Further evidence of the town’s proud military history, Aldershot’s Military museum is in the only surviving brick-built barrack block left in Aldershot.

The museum tells the story of the daily lives of both soldiers and civilians going back to 1854. While a trip to a history museum, may not sound too interesting for a children, it caters to all ages.

Children can have a go on their remote controlled tank, take a turn in a replica scout vehicle and fill out the fun activity sheets on offer.

9. The Wellington

Situated in the heart of the town centre, the two-floor shopping complex is home to more than 50 retailers including the likes of Argos, Boots, WHSmith and New Look.

Whether you are after a bite to eat, running errands or need a whole new wardrobe, you can find what you need in the Wellington.

It is open 24 hours a day, seven days a week with a 400+ space car park that has lift access directly into the shopping malls.

10. Aldershot Observatory

Alexander Observatory in Aldershot
Alexander Observatory

The listed, red-bricked, circular building, complete with hemispherical dome, stands in the centre of the army garrison in Queens Avenue.

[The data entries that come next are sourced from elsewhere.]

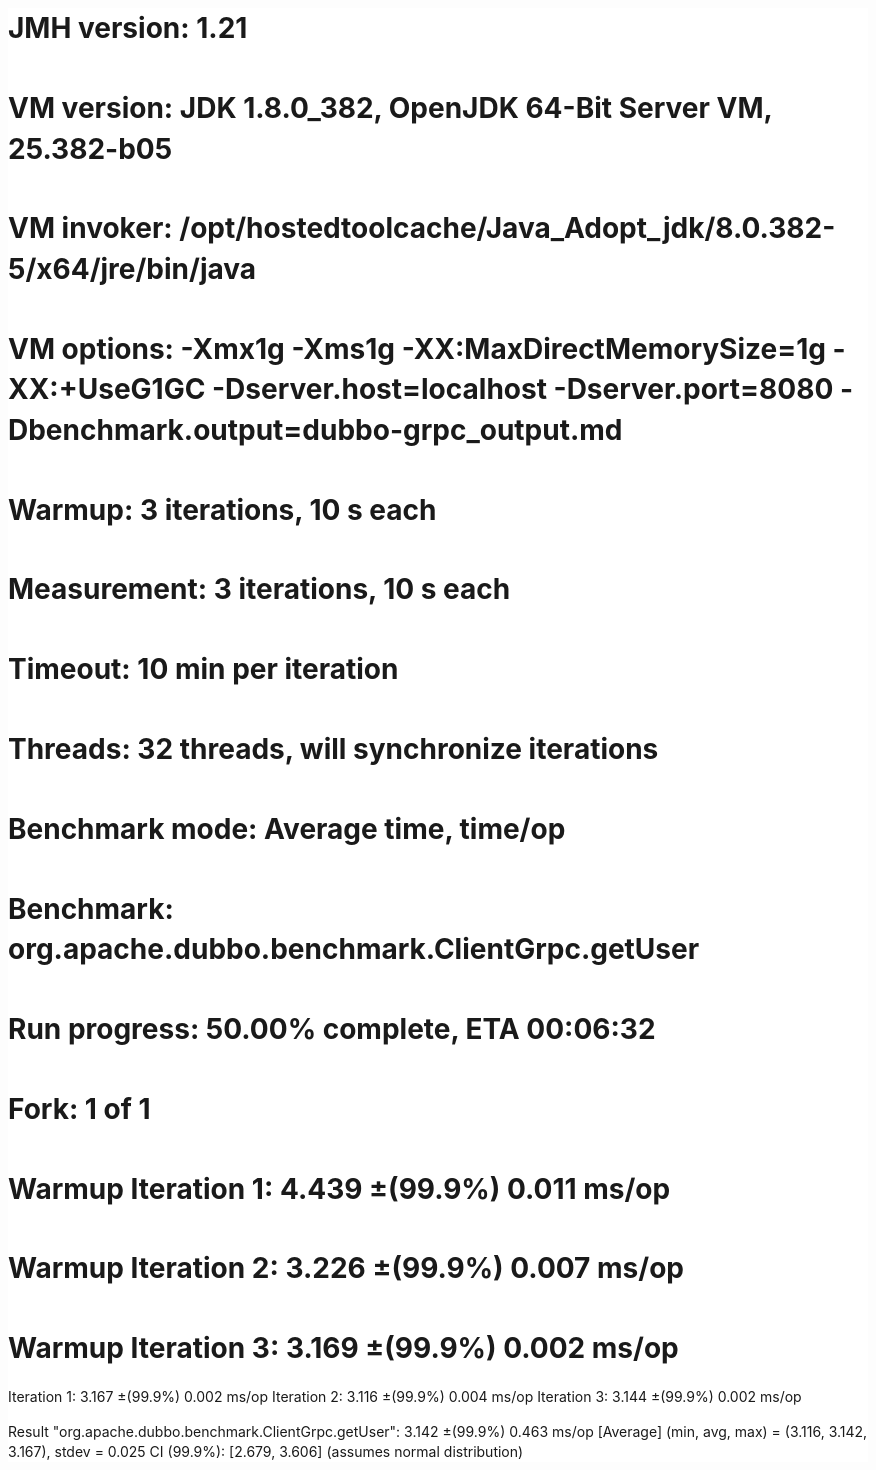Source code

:
# JMH version: 1.21
# VM version: JDK 1.8.0_382, OpenJDK 64-Bit Server VM, 25.382-b05
# VM invoker: /opt/hostedtoolcache/Java_Adopt_jdk/8.0.382-5/x64/jre/bin/java
# VM options: -Xmx1g -Xms1g -XX:MaxDirectMemorySize=1g -XX:+UseG1GC -Dserver.host=localhost -Dserver.port=8080 -Dbenchmark.output=dubbo-grpc_output.md
# Warmup: 3 iterations, 10 s each
# Measurement: 3 iterations, 10 s each
# Timeout: 10 min per iteration
# Threads: 32 threads, will synchronize iterations
# Benchmark mode: Average time, time/op
# Benchmark: org.apache.dubbo.benchmark.ClientGrpc.getUser

# Run progress: 50.00% complete, ETA 00:06:32
# Fork: 1 of 1
# Warmup Iteration   1: 4.439 ±(99.9%) 0.011 ms/op
# Warmup Iteration   2: 3.226 ±(99.9%) 0.007 ms/op
# Warmup Iteration   3: 3.169 ±(99.9%) 0.002 ms/op
Iteration   1: 3.167 ±(99.9%) 0.002 ms/op
Iteration   2: 3.116 ±(99.9%) 0.004 ms/op
Iteration   3: 3.144 ±(99.9%) 0.002 ms/op


Result "org.apache.dubbo.benchmark.ClientGrpc.getUser":
  3.142 ±(99.9%) 0.463 ms/op [Average]
  (min, avg, max) = (3.116, 3.142, 3.167), stdev = 0.025
  CI (99.9%): [2.679, 3.606] (assumes normal distribution)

Built back in 1891, its rotating roof is controlled with designed pulleys and ropes, allowing a clear view of the sky through its huge telescope.

The telescope and observatory building themselves were a gift from Patrick Young Alexander to the British Army.

Inside the building is an eight-inch cell refractor telescope mounted on an equatorial pillar with counterweight clockwork drive.